Begitu juga sebaliknya, seorang suami hampir tidak mungkin mendapat pasangan seorang istri yang cantik, ramah, ceria, pandai menyenangkan suami, cekatan, terampil, sederhana, pandai mengatur keuangan, tidak banyak menuntut, dan rajin beribadah.
Kalau semua kesempurnaan ada pada seseorang, untuk apalagi kita bekerja dan beramal, bahkan boleh jadi kita akan kehilangan lahan beramal, karena semua sudah ada dan dimiliki. Maka kita akan kehilangan berlatih sabar, kehilangan menjadi pemaaf, kehilangan saling memberi nasihat dan peringatan dan kehilangan semuanya yang baik-baik.
Rasulullah memberi pesan berkaitan dengan kekurangan seseorang terutama pasangan kita. "Hendaknya mukmin tidak meninggalkan seorang mukminah.
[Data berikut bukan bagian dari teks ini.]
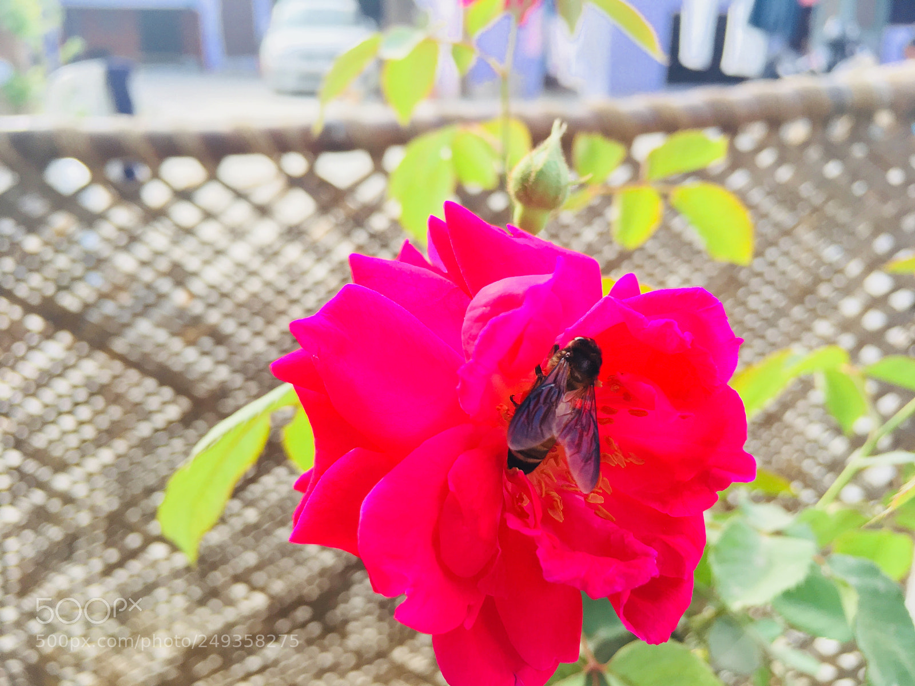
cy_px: 343
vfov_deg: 48.2
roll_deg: -0.5
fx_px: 767
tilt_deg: -22.3
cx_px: 458
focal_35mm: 29
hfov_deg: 61.7
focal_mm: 4.15
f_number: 2.2
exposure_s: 1/100
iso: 32
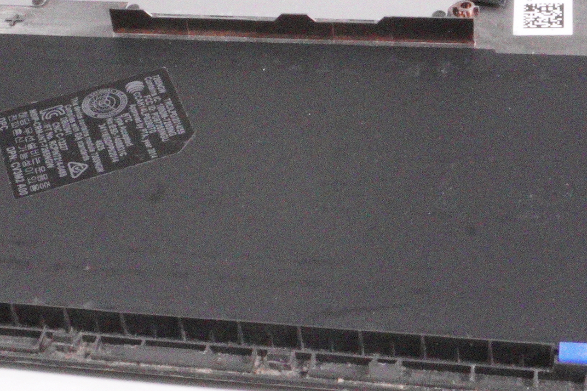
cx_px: 281
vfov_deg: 15.4
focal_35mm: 88
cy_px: 164
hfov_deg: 23.0
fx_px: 1440
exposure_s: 1/200
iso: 12800
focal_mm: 21
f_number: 25
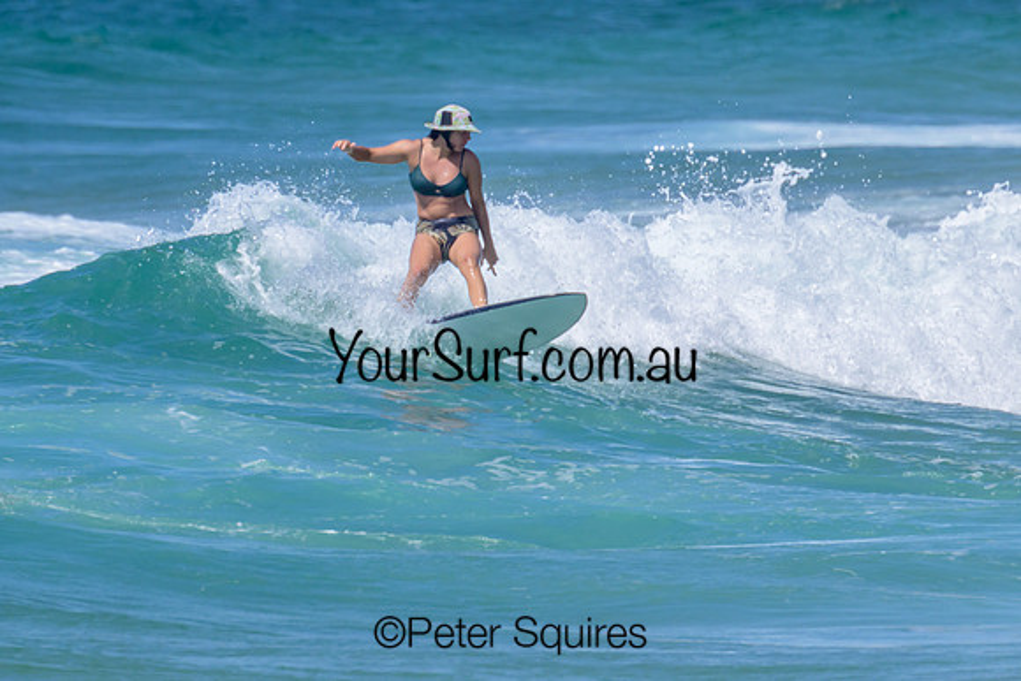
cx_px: 377
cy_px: 261
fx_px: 30829
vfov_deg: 1.3
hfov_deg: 1.9
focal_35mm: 1087
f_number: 11
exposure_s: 1/2000
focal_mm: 800
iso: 900
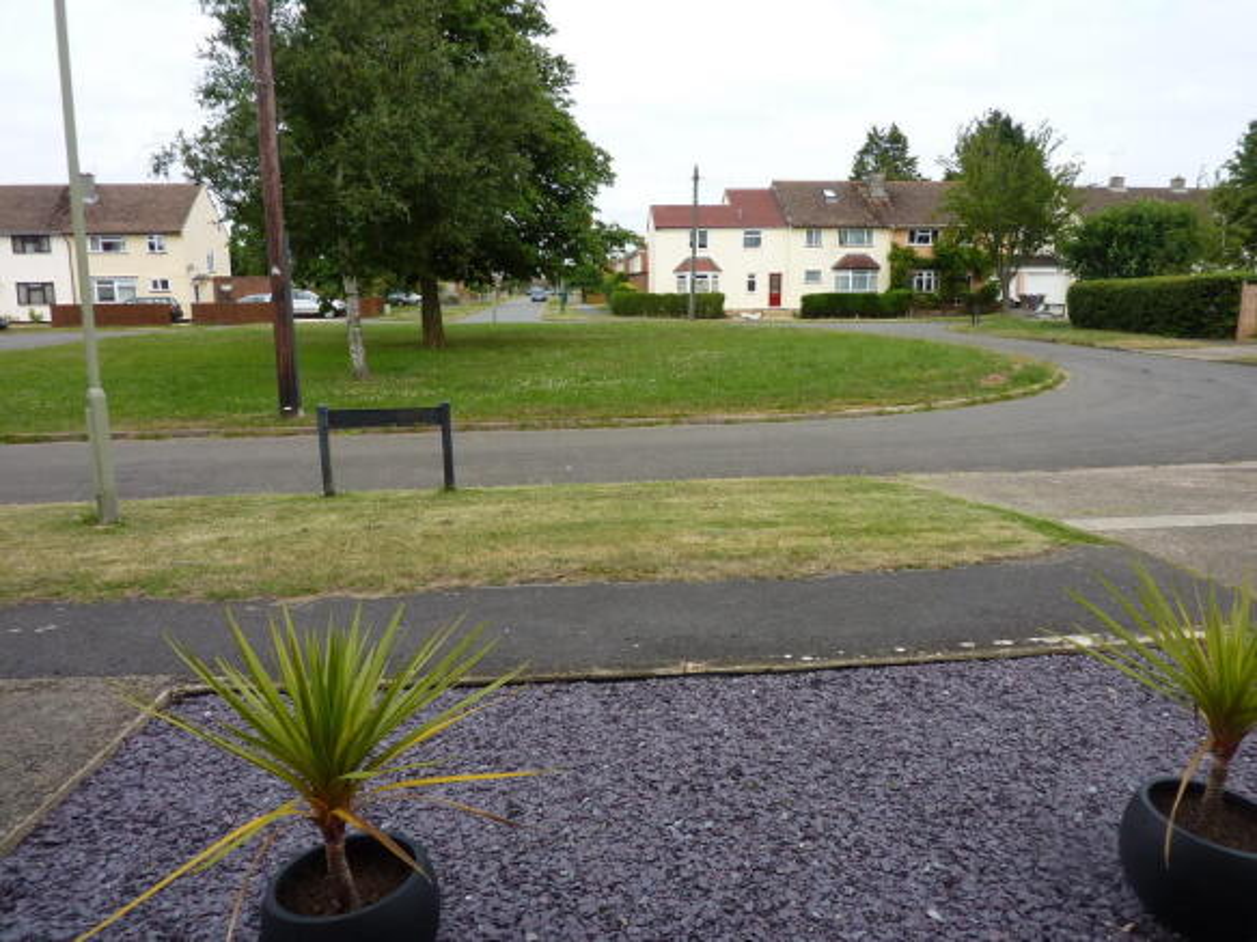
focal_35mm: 25
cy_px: 471
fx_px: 908
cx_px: 628
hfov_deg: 69.4
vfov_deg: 54.9
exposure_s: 1/250
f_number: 4
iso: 80
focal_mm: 4.1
Ketika ia membenci suatu perangai dari pasangannya, dia pasti mencintai dan menyukai perangai yang lain yang dimilikinya, "kata Nabi.
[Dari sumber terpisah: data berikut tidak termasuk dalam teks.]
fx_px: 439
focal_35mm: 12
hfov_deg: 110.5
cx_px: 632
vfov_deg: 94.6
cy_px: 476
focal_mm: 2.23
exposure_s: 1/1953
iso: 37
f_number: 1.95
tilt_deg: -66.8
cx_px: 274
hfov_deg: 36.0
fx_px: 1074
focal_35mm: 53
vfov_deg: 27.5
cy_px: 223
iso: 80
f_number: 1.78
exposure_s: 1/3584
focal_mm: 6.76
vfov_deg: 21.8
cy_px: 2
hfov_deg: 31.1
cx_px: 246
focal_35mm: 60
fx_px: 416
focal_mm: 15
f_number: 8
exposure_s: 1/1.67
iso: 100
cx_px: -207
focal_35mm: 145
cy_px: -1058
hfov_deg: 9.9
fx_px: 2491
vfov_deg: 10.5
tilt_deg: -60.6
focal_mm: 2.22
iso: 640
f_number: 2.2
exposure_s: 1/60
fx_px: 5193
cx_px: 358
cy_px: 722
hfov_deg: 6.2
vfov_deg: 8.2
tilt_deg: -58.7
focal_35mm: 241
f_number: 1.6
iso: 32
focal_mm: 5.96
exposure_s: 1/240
Dalam Alquran Allah berfirman, "Kemudian bila kamu tidak menyukai mereka, maka bersabarlah. Karena mungkin kamu tidak menyukai sesuatu padahal Allah menjadikan padanya kebaikan yang banyak. "(Annisa:19) Senada dengan Nabi, Khalifah Umar bin Khatab berkata, "Aku tidak perduli dengan apa yang terjadi karena aku tidak tahu apakah kebaikan itu aku peroleh dari yang aku sukai atau dari yang aku benci. "Muslim yang ingin keberagamaannya meningkat akan memperhatikan tentu isyarat-isyarat Alquran itu. Namun demikian, ia juga tidak boleh membiarkan kekurangankekurangan itu berkembang dan kelebihan-kelebihan yang dikaruniakan menjadikannya sombong. Setiap muslim harus harus berupaya memperbaiki kekurangan dan meningkatkan yang positif.
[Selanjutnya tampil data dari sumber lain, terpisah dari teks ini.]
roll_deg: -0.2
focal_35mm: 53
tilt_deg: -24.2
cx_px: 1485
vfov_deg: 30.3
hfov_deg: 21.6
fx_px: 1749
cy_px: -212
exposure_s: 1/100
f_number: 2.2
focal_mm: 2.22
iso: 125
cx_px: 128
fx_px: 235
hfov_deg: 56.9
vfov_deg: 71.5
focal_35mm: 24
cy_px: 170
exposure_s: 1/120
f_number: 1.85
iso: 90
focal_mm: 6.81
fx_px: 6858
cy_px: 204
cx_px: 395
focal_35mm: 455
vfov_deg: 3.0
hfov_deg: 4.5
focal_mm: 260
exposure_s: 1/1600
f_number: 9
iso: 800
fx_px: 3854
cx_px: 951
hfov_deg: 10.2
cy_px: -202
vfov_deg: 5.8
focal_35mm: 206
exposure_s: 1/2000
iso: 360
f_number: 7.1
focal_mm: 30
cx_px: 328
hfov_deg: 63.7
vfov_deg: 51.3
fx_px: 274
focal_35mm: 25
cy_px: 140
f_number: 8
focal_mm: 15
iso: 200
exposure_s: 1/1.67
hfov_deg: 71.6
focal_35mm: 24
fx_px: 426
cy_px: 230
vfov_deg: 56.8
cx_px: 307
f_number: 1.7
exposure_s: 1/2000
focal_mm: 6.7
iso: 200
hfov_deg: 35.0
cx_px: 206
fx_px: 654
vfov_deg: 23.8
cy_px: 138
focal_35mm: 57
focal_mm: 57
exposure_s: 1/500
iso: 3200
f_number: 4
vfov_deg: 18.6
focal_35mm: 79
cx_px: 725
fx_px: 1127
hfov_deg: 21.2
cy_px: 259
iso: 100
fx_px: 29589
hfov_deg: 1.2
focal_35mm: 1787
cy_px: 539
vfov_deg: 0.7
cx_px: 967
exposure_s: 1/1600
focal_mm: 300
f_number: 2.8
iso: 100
Itu adalah tugas hidup berpasangan, tugas hidup berumahtangga, dalam keluarga. Perbaikan harus juga dilakukan dengan penuh keikhlasan, berasas pada koridor kebenaran dan dengan cara-cara yang hasanah yang dapat memupuk mawaddah warahmah. Inilah gagasan "taawanu alal birri wat taqwa". Bersinergi antarpasangan dengan segala kelebihan dan kekurangan akan menjadi wahana dan tempat penggemblengan keimanan dan tempat menempa amal.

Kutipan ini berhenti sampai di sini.